Внезапно Пророк обнаружил, что хор такого множества голосов раздражает слух. Стоило ему поднять руку – и пение смолкло. Мгновением позже, едва священнослужители уловили перемену в его расположении духа, смолкли молитвы.
– Я должен собраться с мыслями перед следующей проповедью, – объявил Пророк.
Его голос разнесся по залу звуками лиры.
Певицы послушно покинули покои, а следом за ними немедля засеменили к выходу и священнослужители.
Выждав минуту-другую, Пророк потянулся мыслью наружу, дабы удостовериться, что его святая святых надежно ограждена от всякого, кто б ни задумал войти или подслушивать под дверьми. Удовлетворенный, он вновь устремил взор к потолку, на фантастические картины, особенно же – на изображения великолепных крылатых созданий. Внимательнее приглядевшись к ним, Пророк слегка сдвинул брови. Их крылья были покрыты перьями, точно птичьи – приблизиться к истине еще более разум смертного не смог… и тем не менее остался невыразимо далек от нее. Лица их были подобны его собственному – юными, чистыми, но в то же время исполненными древней мудрости. За один этот штрих художник заслуживал всяческой похвалы: пожалуй, благодаря ему, образ и оказался особенно точен, несмотря на великое множество ошибок во всем остальном…

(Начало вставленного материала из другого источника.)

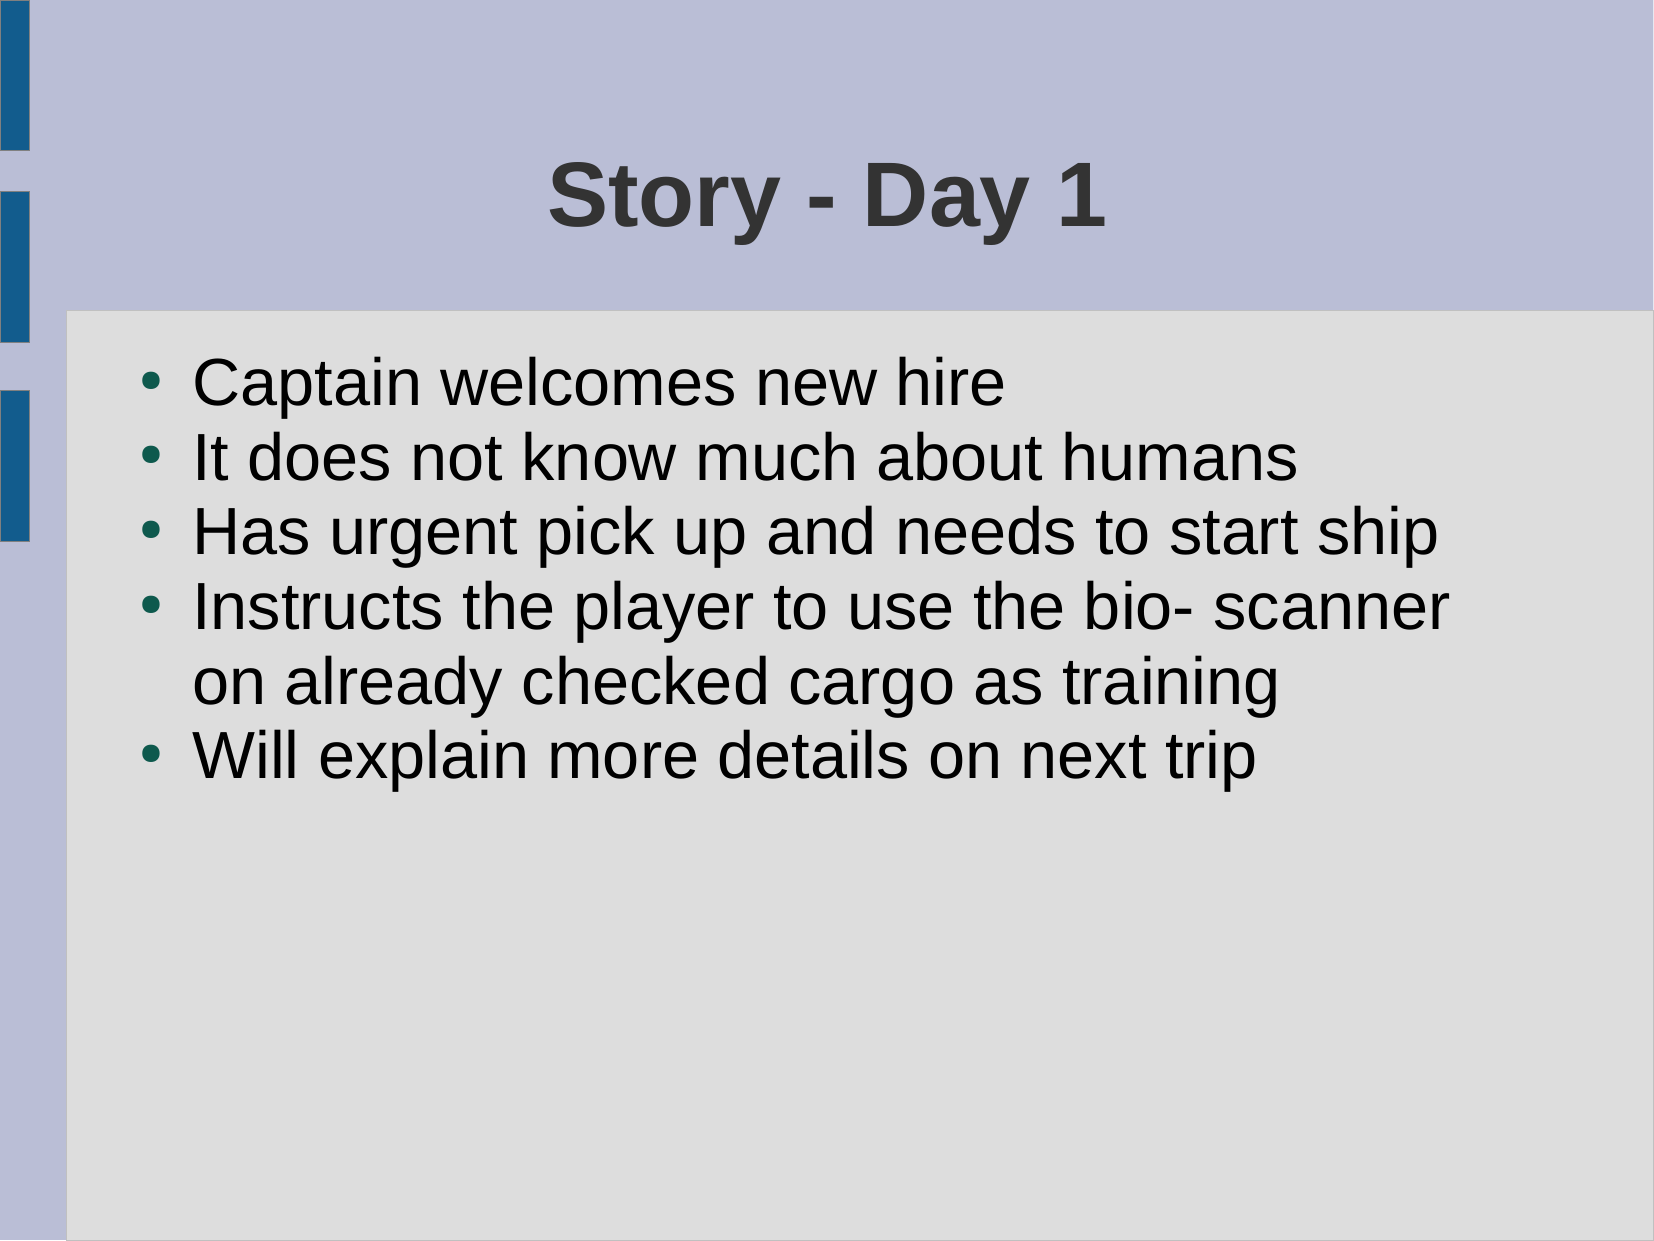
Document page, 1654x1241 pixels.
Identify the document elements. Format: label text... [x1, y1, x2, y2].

title Story - Day 1 [121, 91, 1534, 299]
list Captain welcomes new hire It does not know much about humans Has urgent pick up and needs to start ship Instructs the player to use the bio- scanner on already checked cargo as training Will explain more details on next trip [121, 344, 1534, 1064]
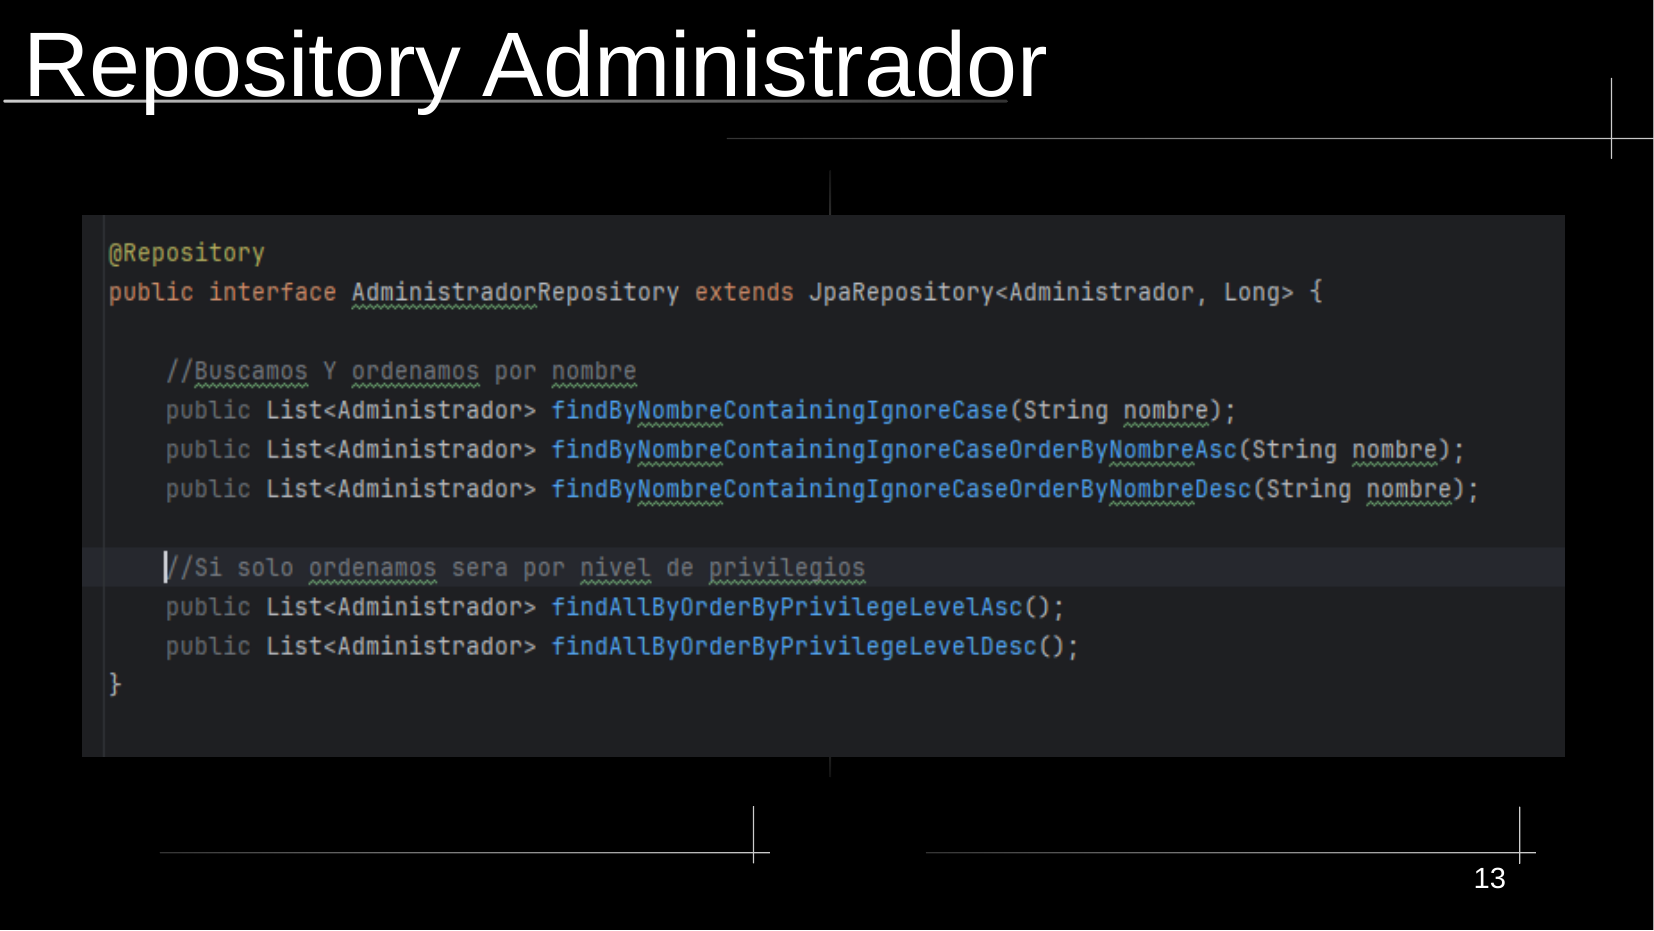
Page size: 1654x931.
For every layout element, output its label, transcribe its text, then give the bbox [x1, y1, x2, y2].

picture [82, 215, 1565, 758]
title Repository Administrador [23, 11, 1589, 119]
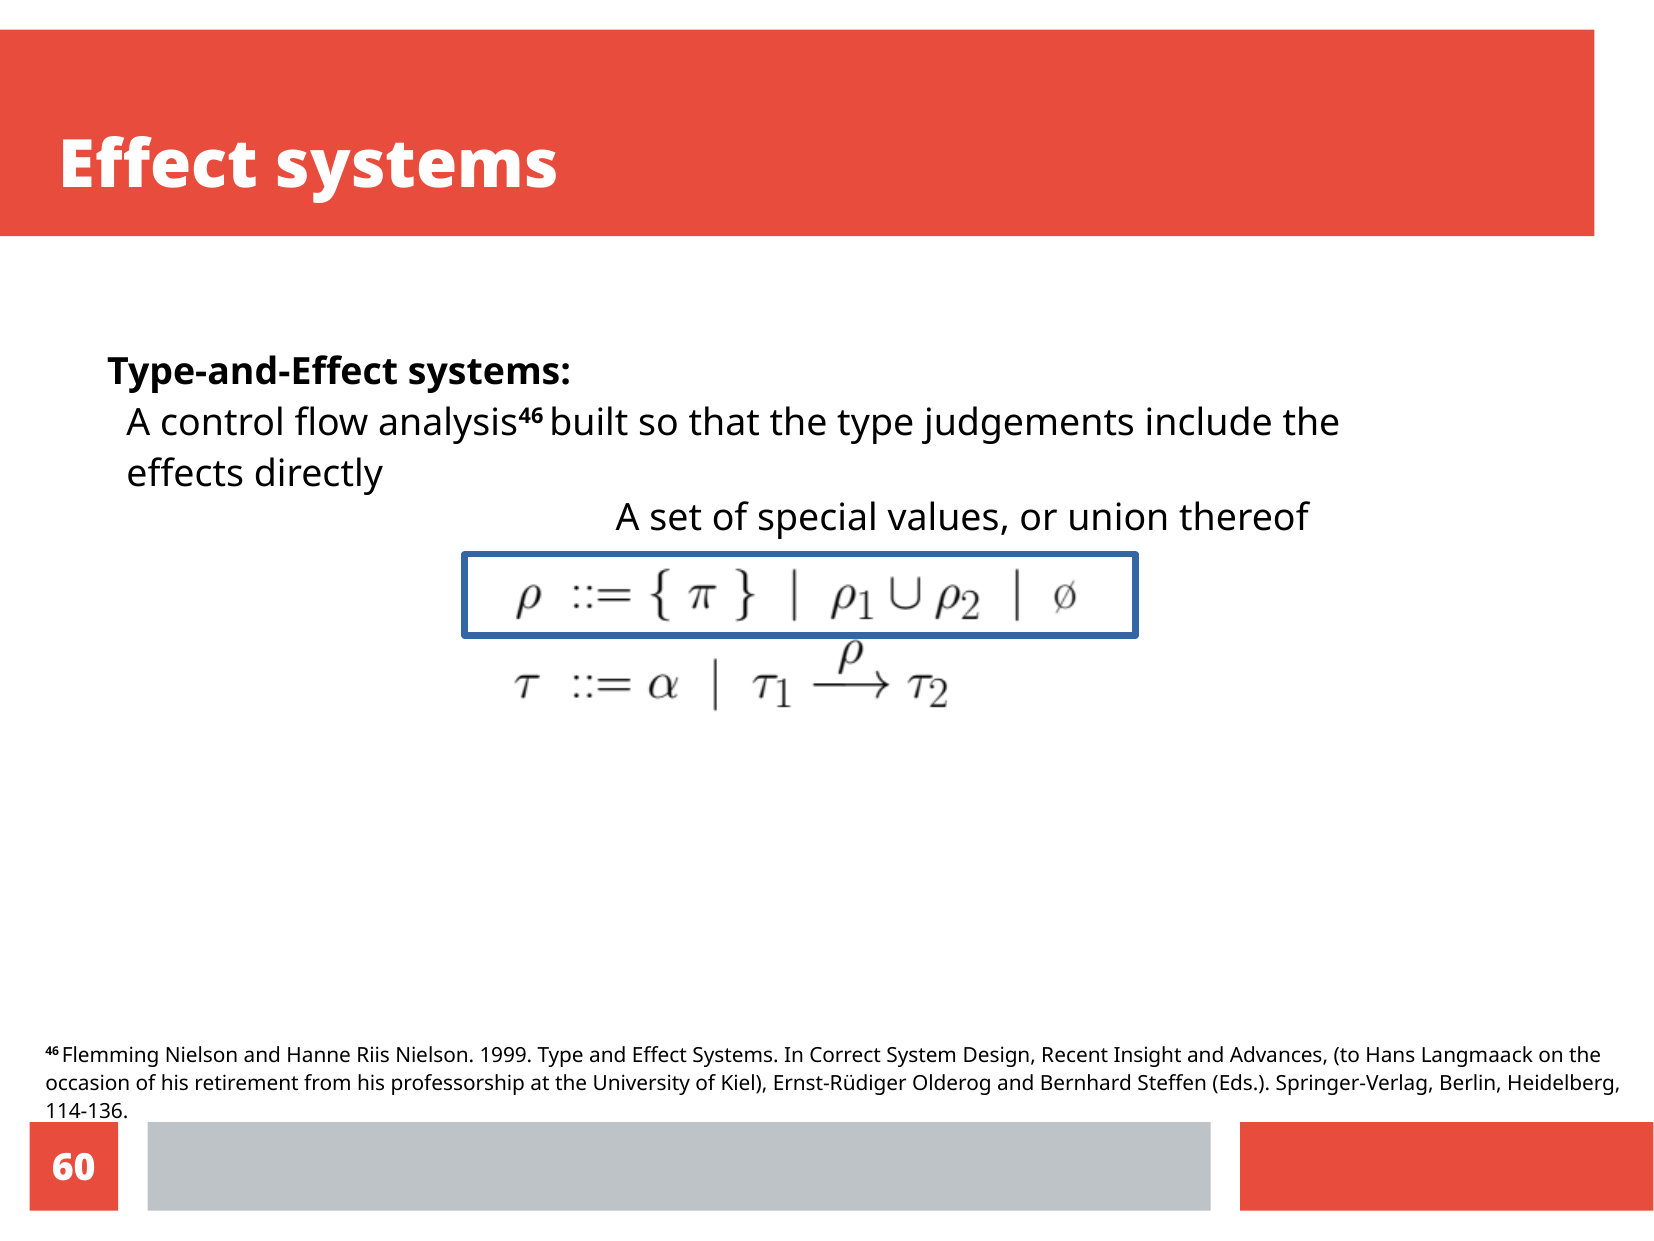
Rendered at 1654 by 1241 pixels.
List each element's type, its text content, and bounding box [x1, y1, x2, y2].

text_box A set of special values, or union thereof [600, 483, 1378, 542]
title Effect systems [59, 59, 1595, 207]
text_box Type-and-Effect systems: A control flow analysis46 built so that the type judgements include the effects directly [92, 286, 1479, 519]
picture [504, 558, 1088, 632]
picture [504, 639, 1088, 723]
text_box 46 Flemming Nielson and Hanne Riis Nielson. 1999. Type and Effect Systems. In Correct System Design, Recent Insight and Advances, (to Hans Langmaack on the occasion of his retirement from his professorship at the University of Kiel), Ernst-Rüdiger Olderog and Bernhard Steffen (Eds.). Springer-Verlag, Berlin, Heidelberg, 114-136. [30, 1032, 1637, 1121]
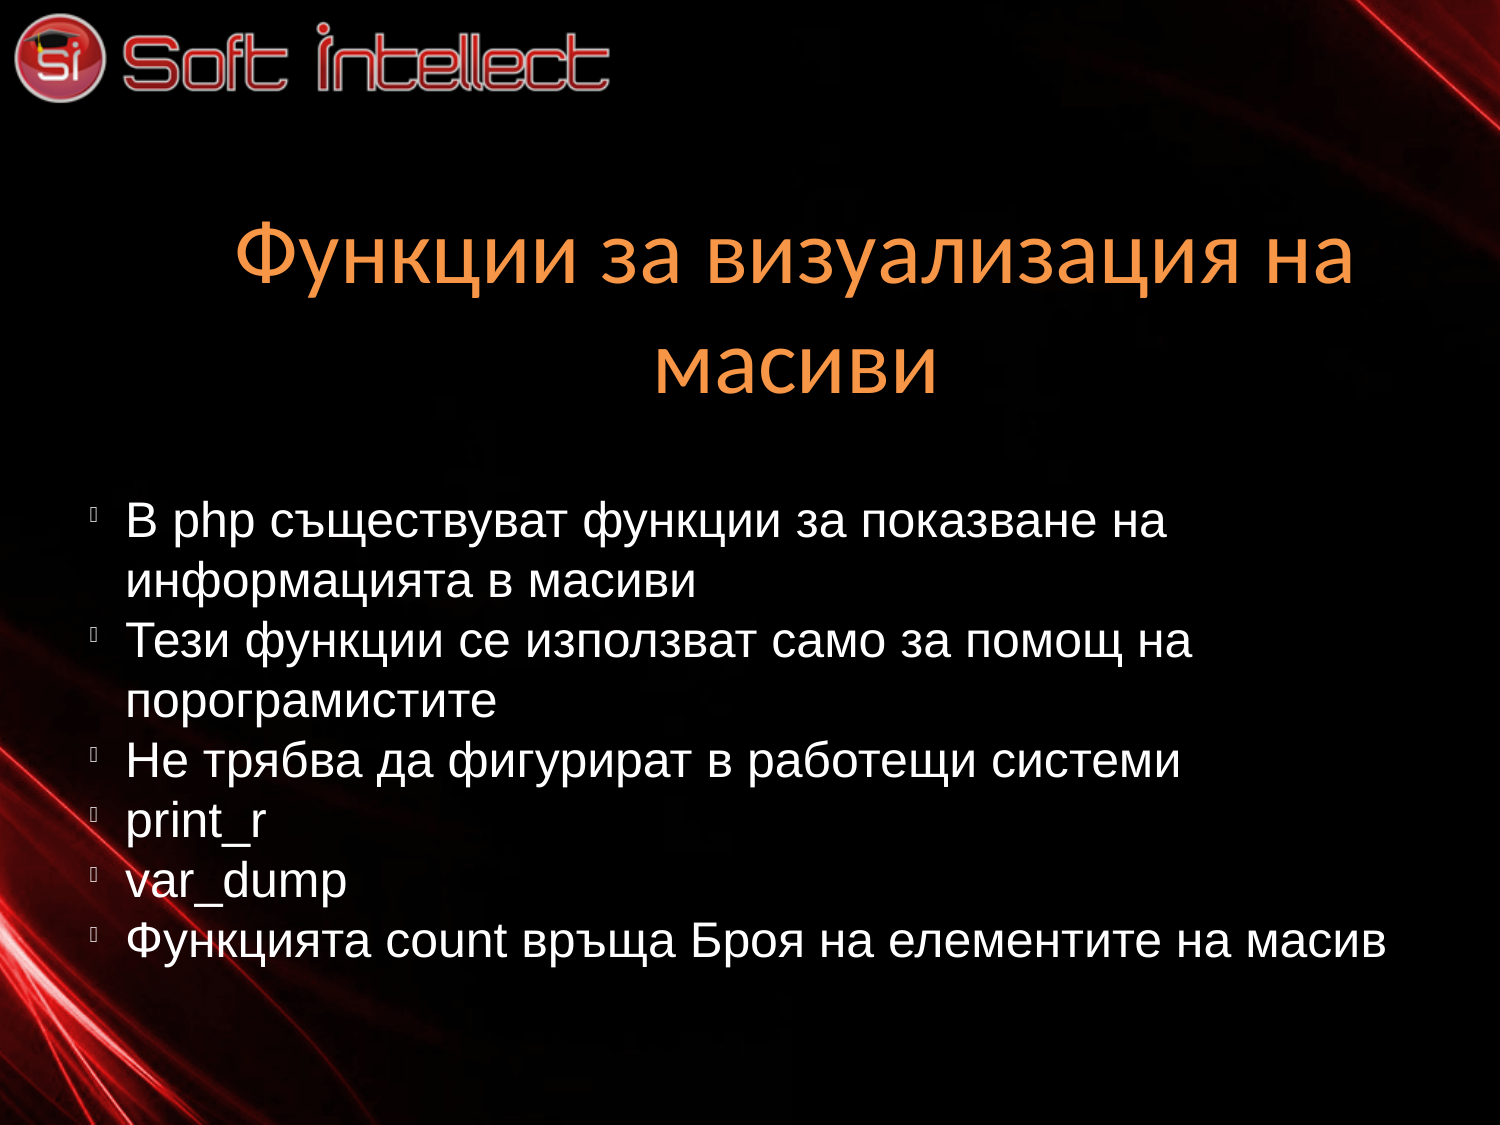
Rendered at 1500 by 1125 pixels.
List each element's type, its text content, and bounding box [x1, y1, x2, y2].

С тех пор, как он открыл истину хотя бы себе самому, минули годы – нет, многие сотни лет. Одной из причин тому послужили его непрестанные старания предать забвению прошлое и только ковать, ковать будущее – чистое, непорочное, избавленное от всякого несовершенства.
Однако главная причина была прямо связана с ней… и ее ужасающим предательством. Очень уж не хотелось ему ни вспоминать о былом, ни гадать, как все могло бы обернуться. С полдюжины жизней ушло у него лишь на то, чтоб оттеснить мысли о ней на задний план, и еще дважды по стольку же – чтобы похоронить воспоминания столь глубоко, будто ее якобы вовсе не существовало.
И вот теперь… похоже, все его старания пропали втуне.
Что ж, ладно. Тогда он даст волю своему праведному гневу, и она, и все прочие узнают, что значит строить против него козни. Тогда они вспомнят, кто он таков… прежде чем будут повержены в прах.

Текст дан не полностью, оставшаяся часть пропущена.